What you need to do: What's required is a verbatim printout of all the data.

Records to process:

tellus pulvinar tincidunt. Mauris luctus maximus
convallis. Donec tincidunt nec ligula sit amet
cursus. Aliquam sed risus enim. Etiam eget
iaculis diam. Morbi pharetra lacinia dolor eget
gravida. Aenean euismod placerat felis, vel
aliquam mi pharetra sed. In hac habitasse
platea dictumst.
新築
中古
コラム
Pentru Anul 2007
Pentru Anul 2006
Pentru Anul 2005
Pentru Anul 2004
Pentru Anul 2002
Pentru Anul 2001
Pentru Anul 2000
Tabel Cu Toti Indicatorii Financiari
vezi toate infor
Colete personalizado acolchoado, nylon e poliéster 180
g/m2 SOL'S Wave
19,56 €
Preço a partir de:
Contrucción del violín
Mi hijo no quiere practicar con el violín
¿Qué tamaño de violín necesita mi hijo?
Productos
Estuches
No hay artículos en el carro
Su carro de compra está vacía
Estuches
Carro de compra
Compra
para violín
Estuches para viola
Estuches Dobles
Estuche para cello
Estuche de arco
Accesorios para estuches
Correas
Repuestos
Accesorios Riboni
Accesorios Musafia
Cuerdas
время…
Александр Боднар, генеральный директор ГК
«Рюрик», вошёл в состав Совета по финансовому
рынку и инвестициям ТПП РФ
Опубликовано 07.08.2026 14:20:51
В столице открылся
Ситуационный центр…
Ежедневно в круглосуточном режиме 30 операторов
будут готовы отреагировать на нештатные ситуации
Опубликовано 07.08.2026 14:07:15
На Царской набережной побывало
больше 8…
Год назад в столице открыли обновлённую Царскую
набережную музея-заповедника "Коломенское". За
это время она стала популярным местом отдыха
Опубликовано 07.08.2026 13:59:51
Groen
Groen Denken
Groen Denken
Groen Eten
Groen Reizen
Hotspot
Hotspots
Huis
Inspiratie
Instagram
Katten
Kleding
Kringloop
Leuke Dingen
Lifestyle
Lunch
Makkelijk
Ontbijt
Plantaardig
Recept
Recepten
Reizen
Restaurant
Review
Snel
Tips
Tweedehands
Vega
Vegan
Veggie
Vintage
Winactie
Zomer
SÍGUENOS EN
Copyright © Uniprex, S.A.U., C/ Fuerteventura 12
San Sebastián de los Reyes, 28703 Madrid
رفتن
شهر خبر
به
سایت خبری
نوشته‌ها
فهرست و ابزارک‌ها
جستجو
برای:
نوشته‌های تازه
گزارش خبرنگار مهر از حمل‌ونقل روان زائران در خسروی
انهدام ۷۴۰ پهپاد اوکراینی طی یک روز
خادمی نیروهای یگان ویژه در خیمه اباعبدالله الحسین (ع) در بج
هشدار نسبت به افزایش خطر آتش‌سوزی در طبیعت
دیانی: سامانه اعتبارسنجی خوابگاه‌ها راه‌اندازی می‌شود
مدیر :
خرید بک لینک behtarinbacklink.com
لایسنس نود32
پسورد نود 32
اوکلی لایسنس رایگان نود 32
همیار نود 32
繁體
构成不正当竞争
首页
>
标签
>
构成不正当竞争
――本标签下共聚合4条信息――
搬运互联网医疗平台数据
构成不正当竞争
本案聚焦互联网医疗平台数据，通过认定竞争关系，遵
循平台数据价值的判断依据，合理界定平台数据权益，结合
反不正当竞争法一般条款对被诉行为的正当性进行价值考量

Task result:
tellus pulvinar tincidunt. Mauris luctus maximus
convallis. Donec tincidunt nec ligula sit amet
cursus. Aliquam sed risus enim. Etiam eget
iaculis diam. Morbi pharetra lacinia dolor eget
gravida. Aenean euismod placerat felis, vel
aliquam mi pharetra sed. In hac habitasse
platea dictumst.
新築
中古
コラム
Pentru Anul 2007
Pentru Anul 2006
Pentru Anul 2005
Pentru Anul 2004
Pentru Anul 2002
Pentru Anul 2001
Pentru Anul 2000
Tabel Cu Toti Indicatorii Financiari
vezi toate infor
Colete personalizado acolchoado, nylon e poliéster 180
g/m2 SOL'S Wave
19,56 €
Preço a partir de:
Contrucción del violín
Mi hijo no quiere practicar con el violín
¿Qué tamaño de violín necesita mi hijo?
Productos
Estuches
No hay artículos en el carro
Su carro de compra está vacía
Estuches
Carro de compra
Compra
para violín
Estuches para viola
Estuches Dobles
Estuche para cello
Estuche de arco
Accesorios para estuches
Correas
Repuestos
Accesorios Riboni
Accesorios Musafia
Cuerdas
время…
Александр Боднар, генеральный директор ГК
«Рюрик», вошёл в состав Совета по финансовому
рынку и инвестициям ТПП РФ
Опубликовано 07.08.2026 14:20:51
В столице открылся
Ситуационный центр…
Ежедневно в круглосуточном режиме 30 операторов
будут готовы отреагировать на нештатные ситуации
Опубликовано 07.08.2026 14:07:15
На Царской набережной побывало
больше 8…
Год назад в столице открыли обновлённую Царскую
набережную музея-заповедника "Коломенское". За
это время она стала популярным местом отдыха
Опубликовано 07.08.2026 13:59:51
Groen
Groen Denken
Groen Denken
Groen Eten
Groen Reizen
Hotspot
Hotspots
Huis
Inspiratie
Instagram
Katten
Kleding
Kringloop
Leuke Dingen
Lifestyle
Lunch
Makkelijk
Ontbijt
Plantaardig
Recept
Recepten
Reizen
Restaurant
Review
Snel
Tips
Tweedehands
Vega
Vegan
Veggie
Vintage
Winactie
Zomer
SÍGUENOS EN
Copyright © Uniprex, S.A.U., C/ Fuerteventura 12
San Sebastián de los Reyes, 28703 Madrid
رفتن
شهر خبر
به
سایت خبری
نوشته‌ها
فهرست و ابزارک‌ها
جستجو
برای:
نوشته‌های تازه
گزارش خبرنگار مهر از حمل‌ونقل روان زائران در خسروی
انهدام ۷۴۰ پهپاد اوکراینی طی یک روز
خادمی نیروهای یگان ویژه در خیمه اباعبدالله الحسین (ع) در بج
هشدار نسبت به افزایش خطر آتش‌سوزی در طبیعت
دیانی: سامانه اعتبارسنجی خوابگاه‌ها راه‌اندازی می‌شود
مدیر :
خرید بک لینک behtarinbacklink.com
لایسنس نود32
پسورد نود 32
اوکلی لایسنس رایگان نود 32
همیار نود 32
繁體
构成不正当竞争
首页
>
标签
>
构成不正当竞争
――本标签下共聚合4条信息――
搬运互联网医疗平台数据
构成不正当竞争
本案聚焦互联网医疗平台数据，通过认定竞争关系，遵
循平台数据价值的判断依据，合理界定平台数据权益，结合
反不正当竞争法一般条款对被诉行为的正当性进行价值考量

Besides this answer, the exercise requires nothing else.